How standard is a standard?

It’s that time of year again when school children receive their exam results and politicians make speeches about maintaining ‘standards’. So let’s consider what we mean when we use the word ‘standard’. A lot of people are convinced that if a child has achieved a grade A or 9 or whatever it is they are calling it now, the level he or she has achieved will be the same as it was last year or the year before or even ten years ago. But it ain’t necessarily so.

Stand well clear, I’m going to bombard you with facts and statistics, but I’ll make them as painless as possible, for like everything else political, standards have been developed to fit certain situations.

Let me start with the 11+, which some of you will remember and will have taken. The standards set in every part of the country depended entirely on how many grammar school places there were in the area. In Sussex for example, 11% of the child population could be given a place in a grammar school. In South Wales it was 25%. In London it was 20% but the mark achieved by boys was lower than that required from girls because there were almost twice as many grammar schools for boys in London as there were for girls. The examiners had an easy task, the 11+ examinations came in three parts, English, Maths and Verbal Reasoning. All that was required was to add up the total of all three marks, type them out in rank order and count down the column until you had reached the number you could accommodate in your local schools. Simples as the meerkat would say.

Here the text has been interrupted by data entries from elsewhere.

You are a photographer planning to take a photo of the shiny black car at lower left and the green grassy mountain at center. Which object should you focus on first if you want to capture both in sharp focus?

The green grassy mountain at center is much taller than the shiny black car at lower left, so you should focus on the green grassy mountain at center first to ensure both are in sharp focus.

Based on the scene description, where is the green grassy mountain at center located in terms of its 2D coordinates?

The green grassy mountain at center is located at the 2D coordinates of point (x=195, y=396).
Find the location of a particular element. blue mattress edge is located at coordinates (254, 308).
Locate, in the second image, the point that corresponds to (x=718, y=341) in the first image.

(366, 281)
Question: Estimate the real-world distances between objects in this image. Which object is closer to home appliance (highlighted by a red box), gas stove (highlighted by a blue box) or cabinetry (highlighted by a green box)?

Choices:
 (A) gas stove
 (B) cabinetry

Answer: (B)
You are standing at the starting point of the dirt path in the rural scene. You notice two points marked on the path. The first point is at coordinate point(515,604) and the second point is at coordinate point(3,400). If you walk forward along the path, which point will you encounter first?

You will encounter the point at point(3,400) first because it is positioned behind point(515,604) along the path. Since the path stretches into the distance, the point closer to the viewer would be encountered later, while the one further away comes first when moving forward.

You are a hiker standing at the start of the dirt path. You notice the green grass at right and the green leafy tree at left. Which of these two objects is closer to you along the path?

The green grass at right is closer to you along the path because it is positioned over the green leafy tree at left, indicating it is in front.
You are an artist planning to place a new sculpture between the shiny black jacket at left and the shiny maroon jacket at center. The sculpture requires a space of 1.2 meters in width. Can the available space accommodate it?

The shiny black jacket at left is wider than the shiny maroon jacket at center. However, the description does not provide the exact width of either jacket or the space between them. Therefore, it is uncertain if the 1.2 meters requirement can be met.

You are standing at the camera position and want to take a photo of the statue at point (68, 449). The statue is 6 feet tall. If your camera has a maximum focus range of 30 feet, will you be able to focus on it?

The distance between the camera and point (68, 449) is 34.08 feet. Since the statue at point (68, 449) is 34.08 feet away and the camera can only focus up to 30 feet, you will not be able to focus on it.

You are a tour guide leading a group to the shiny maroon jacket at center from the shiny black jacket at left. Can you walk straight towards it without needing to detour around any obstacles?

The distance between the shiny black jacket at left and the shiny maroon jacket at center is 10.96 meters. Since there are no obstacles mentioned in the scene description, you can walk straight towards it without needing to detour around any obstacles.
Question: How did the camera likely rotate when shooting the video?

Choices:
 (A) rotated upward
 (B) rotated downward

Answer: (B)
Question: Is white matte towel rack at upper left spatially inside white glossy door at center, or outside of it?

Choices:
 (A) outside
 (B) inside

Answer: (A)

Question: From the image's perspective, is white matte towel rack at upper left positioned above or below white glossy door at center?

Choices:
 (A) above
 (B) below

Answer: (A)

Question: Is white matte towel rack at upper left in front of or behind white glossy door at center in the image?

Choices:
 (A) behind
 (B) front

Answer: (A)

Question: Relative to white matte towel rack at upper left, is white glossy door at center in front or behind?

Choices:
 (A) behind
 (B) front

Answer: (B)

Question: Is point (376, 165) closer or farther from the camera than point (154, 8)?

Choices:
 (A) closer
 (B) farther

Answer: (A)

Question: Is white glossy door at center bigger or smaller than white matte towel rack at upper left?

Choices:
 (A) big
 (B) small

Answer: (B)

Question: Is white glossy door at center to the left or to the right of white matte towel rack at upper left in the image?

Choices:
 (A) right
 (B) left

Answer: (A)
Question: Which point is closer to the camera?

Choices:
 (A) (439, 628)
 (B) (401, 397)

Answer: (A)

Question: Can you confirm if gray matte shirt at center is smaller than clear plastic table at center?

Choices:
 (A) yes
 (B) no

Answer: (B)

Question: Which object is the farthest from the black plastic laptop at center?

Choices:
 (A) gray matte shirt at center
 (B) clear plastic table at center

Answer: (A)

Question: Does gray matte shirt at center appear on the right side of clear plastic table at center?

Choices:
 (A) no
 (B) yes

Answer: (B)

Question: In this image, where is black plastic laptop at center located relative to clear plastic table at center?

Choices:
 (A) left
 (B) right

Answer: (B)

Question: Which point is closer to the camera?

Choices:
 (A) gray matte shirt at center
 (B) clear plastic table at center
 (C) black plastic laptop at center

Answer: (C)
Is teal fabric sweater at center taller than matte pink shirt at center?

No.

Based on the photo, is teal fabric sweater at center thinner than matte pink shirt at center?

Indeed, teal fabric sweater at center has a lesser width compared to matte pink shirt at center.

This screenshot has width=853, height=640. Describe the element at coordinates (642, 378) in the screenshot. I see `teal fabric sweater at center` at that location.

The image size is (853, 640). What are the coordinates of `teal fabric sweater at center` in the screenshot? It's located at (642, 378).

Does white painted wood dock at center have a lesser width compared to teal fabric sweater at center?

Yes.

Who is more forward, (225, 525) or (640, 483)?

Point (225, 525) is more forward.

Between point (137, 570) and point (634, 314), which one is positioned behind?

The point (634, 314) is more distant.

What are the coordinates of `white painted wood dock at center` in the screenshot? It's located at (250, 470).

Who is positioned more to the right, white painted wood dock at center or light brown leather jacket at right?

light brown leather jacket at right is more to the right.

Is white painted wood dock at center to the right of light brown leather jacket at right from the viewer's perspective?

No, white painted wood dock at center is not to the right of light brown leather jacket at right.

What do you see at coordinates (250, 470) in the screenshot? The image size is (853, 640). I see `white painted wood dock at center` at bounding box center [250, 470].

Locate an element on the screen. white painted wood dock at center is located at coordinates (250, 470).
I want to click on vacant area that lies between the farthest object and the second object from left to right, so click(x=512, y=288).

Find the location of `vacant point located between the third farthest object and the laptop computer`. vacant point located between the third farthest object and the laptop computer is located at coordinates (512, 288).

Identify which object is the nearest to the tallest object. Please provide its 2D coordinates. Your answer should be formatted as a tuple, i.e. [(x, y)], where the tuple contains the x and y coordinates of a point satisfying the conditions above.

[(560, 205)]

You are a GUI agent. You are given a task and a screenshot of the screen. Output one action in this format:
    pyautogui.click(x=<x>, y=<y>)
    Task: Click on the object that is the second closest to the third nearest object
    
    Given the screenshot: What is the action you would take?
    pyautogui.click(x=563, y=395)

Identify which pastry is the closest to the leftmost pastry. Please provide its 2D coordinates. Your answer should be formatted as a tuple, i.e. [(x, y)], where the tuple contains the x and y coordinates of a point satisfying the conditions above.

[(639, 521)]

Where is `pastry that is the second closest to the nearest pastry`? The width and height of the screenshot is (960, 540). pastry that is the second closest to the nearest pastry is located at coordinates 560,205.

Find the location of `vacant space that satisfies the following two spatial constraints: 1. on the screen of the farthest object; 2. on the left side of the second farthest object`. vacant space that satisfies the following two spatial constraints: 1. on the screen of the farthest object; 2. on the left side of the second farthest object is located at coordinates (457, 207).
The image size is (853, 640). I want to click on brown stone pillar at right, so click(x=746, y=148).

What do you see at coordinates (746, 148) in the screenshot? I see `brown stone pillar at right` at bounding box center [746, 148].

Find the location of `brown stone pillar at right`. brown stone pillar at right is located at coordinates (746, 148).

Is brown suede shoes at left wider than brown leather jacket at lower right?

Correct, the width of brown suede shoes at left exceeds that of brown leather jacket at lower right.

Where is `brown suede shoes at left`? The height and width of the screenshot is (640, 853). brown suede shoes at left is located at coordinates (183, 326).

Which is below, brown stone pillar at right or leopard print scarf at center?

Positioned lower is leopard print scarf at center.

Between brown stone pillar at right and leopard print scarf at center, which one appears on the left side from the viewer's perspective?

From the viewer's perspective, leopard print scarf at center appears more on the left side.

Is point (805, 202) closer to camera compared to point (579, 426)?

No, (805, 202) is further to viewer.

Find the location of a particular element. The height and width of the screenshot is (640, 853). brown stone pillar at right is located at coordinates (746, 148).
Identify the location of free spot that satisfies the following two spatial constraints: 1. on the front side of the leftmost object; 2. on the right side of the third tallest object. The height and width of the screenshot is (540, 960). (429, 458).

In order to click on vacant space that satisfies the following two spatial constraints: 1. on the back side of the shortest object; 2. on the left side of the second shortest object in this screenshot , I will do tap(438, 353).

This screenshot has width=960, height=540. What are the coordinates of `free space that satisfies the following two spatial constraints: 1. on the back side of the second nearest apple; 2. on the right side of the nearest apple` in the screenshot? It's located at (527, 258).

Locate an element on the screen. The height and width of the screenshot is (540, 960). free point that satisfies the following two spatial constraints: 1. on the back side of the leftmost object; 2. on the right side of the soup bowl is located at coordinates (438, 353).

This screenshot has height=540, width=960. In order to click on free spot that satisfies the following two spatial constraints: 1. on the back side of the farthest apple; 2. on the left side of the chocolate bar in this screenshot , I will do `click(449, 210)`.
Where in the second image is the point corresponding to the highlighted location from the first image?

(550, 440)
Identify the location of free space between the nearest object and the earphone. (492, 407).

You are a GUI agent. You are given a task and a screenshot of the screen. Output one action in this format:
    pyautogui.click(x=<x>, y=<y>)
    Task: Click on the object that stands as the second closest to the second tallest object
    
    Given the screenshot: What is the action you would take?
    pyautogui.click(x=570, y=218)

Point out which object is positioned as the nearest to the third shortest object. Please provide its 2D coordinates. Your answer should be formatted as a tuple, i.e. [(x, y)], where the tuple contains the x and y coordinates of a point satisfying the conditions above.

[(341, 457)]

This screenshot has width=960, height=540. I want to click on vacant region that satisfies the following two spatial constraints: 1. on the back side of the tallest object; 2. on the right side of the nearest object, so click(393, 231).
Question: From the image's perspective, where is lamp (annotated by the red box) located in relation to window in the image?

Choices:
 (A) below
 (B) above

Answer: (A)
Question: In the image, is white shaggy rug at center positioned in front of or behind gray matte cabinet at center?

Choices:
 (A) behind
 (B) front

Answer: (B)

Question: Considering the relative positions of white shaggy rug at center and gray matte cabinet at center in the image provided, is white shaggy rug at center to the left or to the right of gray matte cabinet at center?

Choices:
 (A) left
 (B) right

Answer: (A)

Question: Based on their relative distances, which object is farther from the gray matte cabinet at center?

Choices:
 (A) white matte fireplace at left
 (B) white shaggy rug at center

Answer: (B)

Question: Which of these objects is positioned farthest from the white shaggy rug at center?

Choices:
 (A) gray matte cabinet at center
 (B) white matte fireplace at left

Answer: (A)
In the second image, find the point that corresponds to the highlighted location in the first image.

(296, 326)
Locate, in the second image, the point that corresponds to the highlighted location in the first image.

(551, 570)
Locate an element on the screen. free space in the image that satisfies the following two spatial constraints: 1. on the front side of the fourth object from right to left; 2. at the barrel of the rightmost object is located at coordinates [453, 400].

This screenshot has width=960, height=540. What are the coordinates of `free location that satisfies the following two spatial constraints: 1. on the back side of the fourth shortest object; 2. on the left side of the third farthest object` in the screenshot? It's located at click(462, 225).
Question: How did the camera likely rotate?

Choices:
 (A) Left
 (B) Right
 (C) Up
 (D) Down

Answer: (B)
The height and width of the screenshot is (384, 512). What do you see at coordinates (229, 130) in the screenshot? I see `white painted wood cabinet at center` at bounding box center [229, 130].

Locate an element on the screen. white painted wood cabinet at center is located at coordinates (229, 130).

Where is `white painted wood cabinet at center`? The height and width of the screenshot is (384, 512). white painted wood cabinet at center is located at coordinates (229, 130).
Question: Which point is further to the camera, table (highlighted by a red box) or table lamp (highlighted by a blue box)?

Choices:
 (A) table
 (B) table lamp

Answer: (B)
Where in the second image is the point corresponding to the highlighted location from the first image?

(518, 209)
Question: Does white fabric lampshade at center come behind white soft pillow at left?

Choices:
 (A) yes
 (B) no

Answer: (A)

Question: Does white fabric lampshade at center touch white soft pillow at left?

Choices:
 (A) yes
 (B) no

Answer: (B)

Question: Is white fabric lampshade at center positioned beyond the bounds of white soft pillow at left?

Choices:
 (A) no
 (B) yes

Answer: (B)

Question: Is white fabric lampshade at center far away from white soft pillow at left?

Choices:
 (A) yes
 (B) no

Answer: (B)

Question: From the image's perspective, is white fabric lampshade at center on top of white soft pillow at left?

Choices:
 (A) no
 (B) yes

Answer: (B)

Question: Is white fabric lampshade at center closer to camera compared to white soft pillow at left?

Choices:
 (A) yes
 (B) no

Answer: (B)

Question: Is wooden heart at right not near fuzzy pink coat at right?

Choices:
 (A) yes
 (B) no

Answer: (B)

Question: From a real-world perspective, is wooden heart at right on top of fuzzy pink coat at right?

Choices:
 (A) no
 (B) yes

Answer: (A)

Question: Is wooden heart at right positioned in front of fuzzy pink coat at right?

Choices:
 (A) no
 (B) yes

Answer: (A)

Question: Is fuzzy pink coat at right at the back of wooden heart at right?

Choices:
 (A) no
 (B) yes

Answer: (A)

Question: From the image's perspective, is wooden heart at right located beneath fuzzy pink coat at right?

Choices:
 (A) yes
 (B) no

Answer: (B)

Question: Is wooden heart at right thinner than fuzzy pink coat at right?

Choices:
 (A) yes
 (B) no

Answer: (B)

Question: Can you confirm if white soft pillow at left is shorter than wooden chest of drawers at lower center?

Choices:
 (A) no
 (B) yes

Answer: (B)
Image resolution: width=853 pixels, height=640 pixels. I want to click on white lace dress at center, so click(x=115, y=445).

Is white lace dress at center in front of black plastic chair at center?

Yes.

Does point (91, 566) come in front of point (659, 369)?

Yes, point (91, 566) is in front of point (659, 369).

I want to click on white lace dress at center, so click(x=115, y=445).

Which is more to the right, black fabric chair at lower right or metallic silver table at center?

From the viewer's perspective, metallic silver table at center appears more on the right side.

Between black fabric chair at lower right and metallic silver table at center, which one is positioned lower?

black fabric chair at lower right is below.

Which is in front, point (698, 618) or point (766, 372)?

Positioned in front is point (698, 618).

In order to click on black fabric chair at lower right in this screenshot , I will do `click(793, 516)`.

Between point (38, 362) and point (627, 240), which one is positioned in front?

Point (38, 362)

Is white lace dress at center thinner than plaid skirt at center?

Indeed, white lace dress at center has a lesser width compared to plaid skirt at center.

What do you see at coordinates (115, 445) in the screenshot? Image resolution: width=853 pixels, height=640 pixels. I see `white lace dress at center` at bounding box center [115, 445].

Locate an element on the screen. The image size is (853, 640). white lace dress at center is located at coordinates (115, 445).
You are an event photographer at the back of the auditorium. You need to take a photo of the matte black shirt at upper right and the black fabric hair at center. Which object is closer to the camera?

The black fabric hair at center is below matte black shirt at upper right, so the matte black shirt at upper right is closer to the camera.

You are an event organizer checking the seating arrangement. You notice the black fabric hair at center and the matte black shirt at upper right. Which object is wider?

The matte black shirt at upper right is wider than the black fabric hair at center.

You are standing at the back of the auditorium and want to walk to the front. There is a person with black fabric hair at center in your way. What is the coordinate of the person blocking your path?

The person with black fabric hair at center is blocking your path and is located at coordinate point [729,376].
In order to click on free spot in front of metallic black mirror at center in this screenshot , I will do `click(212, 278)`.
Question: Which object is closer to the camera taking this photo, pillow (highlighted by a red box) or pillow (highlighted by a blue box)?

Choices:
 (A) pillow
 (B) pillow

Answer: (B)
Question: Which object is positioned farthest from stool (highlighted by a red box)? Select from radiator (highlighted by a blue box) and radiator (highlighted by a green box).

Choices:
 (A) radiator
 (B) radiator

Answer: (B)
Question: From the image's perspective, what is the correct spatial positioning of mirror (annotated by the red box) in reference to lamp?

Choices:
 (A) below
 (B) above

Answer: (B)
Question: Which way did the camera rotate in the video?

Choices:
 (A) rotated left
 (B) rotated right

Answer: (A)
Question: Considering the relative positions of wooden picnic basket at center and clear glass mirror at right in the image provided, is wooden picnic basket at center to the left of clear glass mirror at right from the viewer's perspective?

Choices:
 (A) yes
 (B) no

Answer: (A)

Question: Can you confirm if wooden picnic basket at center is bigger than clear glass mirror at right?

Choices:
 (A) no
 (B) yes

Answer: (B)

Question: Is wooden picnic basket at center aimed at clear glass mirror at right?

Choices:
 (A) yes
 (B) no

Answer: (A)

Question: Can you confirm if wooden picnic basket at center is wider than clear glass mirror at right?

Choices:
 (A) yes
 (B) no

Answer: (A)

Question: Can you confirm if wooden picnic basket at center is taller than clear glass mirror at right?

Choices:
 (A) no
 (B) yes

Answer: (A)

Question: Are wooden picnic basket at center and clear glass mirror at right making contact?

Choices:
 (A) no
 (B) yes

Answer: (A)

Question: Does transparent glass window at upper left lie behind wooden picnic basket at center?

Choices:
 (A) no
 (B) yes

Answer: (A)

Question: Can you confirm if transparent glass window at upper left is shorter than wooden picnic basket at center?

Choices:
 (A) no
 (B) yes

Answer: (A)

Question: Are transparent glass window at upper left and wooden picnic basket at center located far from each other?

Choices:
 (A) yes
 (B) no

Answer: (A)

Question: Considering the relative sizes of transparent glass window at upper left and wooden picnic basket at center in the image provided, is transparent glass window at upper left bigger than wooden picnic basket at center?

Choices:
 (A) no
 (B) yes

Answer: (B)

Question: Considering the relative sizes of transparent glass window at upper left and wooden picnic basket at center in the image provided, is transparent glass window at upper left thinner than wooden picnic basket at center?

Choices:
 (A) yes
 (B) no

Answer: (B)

Those of us who taught in London primary schools like my old darling, knew perfectly well that a lot of girls were ‘failed’ who were much more intelligent then some of the boys who passed. It was an unfair system and we brought in Comprehensive schools in an attempt to solve it and to give all our children a chance to succeed whenever they were ready for it.

 

When it came to O-Levels and A-Levels, which were then called ‘Lower school and Higher school certificates’, quite a lot of people – even some teachers – described them as being necessary to ‘sort out the sheep from the goats’. There was a time when you would not be allowed to take Higher schools unless you had ‘matriculated’ in Lower schools, which meant achieving a good pass in five key subjects, English, Maths, a Humanities, a foreign language and Science. And why was that? Well because there were simply not enough University places in the lesser universities to cater for more pupils – and by lesser universities they meant universities other than Oxford and Cambridge – to which we lesser mortals couldn’t possibly aspire.

There were a good many sociologists around in those days who spoke boldly about the fact that our education system was a means of social control. I think they were entirely right and anyone who studies Margaret Thatchers actions in the educational sphere, will surely see it. She spoke loudly to her potential electors about how she and her government would improve standards so well that over half the pupils in an academic year would be capable of going to university. It was the simplest thing in the world for her to achieve. All she had to do was to shift the boundaries between the grades, so that grades that had been A and B became A’s, C’s and some D’s became B’s, the rest of the D’s and E’s became C’s. I was teaching then and got the picture quite simply by comparing the results we had predicted with the results that were awarded.  I heard a whole chorus of meerkats saying ‘Simples’ that time.

As Mrs May would say, ‘A standard is a standard.’ Yeah, yeah!